### Passage to read
= = =

SEMG signals recorded during the cyclic exercises were segmented to select the concentric and the eccentric portions of the exercise. Accelerometer data recorded using the sensor positioned on the lever arm of the Total Trunk device was used to facilitate the data segmentation. We excluded portions of the exercise during which the acceleration of the trunk was disproportionally large. On average, the segmentation led to 1 s intervals for each portion of the cycle. Thus, movement velocity and muscle length-torque characteristics were similar during the SEMG segments considered to analyze the concentric and the eccentric portions of the exercise (see Figure 2).

Figure 2

Trunk angular displacement (top), raw SEMG data (middle), and IMDF-SEMG estimates (bottom) over the duration of the full cyclic trunk extension exercise; SEMG processed form the concentric portion (red), from the eccentric portion (yellow); EMG signal not processed (blue). Data is shown for a representative subject. Note that at the beginning and at the end of the exercise the first 2–3 and last 2–3 cycles were omitted.

= = =

### Tasks to carry out
• A. In the passage on SEMG signal segmentation, which data were used to help segment the signals?
• B. Write the next part of the passage on SEMG signal segmentation, picking up after its final sentence.

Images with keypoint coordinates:
= = =

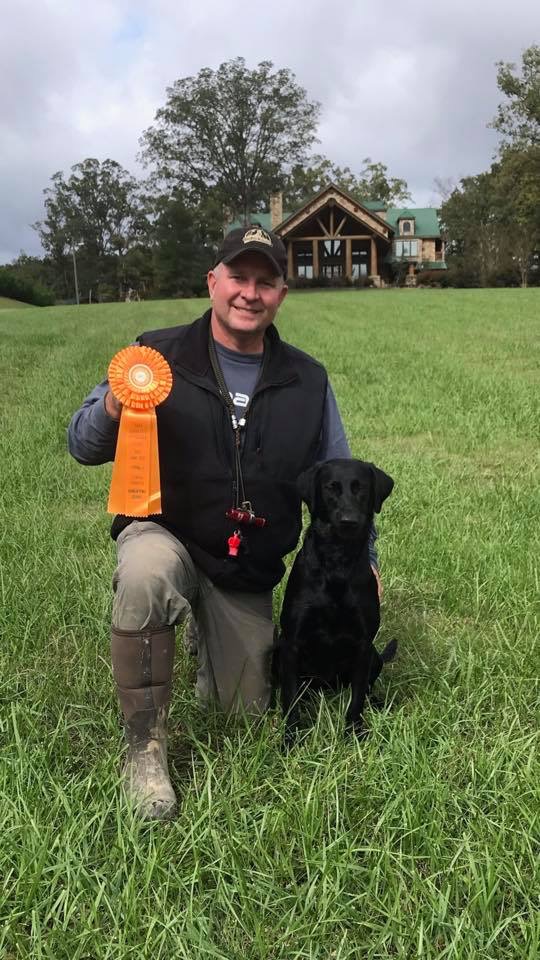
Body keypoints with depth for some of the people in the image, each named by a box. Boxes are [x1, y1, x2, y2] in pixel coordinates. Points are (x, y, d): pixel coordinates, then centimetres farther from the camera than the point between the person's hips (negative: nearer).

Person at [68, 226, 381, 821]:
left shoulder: (306, 381, 1)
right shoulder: (159, 356, -9)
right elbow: (81, 446, -7)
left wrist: (361, 557, 2)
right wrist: (113, 408, -30)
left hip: (248, 569, 4)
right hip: (162, 534, -3)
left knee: (246, 711, 10)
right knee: (147, 576, -39)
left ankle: (214, 636, 43)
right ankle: (144, 749, -18)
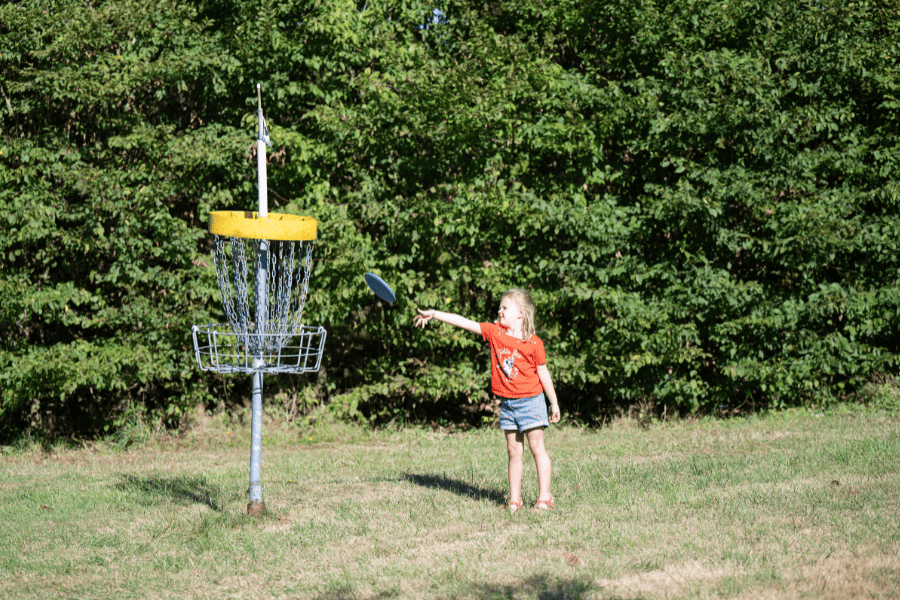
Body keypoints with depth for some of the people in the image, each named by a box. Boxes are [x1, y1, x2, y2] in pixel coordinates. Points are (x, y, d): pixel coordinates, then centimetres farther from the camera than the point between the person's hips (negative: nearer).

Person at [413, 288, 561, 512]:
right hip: (507, 402, 4)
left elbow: (543, 373, 0)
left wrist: (554, 403, 5)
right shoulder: (494, 332, 1)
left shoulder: (534, 343, -8)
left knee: (536, 447, -2)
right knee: (514, 451, 8)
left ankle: (544, 496, 3)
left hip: (530, 400, -4)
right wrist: (433, 314, -5)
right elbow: (464, 323, -2)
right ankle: (514, 499, 11)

= = =

### Exercise answers
• A. Accelerometer data from the sensor positioned on the lever arm of the Total Trunk device.

• B.
The RMS-SEMG and the instantaneous median frequency (IMDF-SEMG) were estimated for each data segment and each electrode recording site. IMDF-SEMG estimates were derived using a Cohen class time-frequency transformation (Cohen, 1995). Software routines to derive the IMDF-SEMG estimates were implemented as in previous studies (Bonato et al., 2001). Localized muscle fatigue was quantified by estimating the least-squares regression line fitting the IMDF-SEMG estimates derived for each cycle of the exercise of trunk extensions (see Figure 2). The slope of the regression line was considered as a measure of the progression of localized muscle fatigue.

The linear regression of the RMS-SEMG estimates derived from the SEMG data collected during the cyclic exercises was used to estimate the rate of change in RMS-SEMG values, which in turn was considered a measure of localized muscle fatigue. Consistently with the work by Larivière et al. (2010), the RMS-SEMG and the IMDF-SEMG data was normalized by the initial values of the parameters (i.e., intercept with the y-axis). In order to improve upon the reliability of the proposed measures, the results from the analysis of the data collected with the three electrodes at the levels L1, L2, and L5 were averaged (Lariviere et al., 2002).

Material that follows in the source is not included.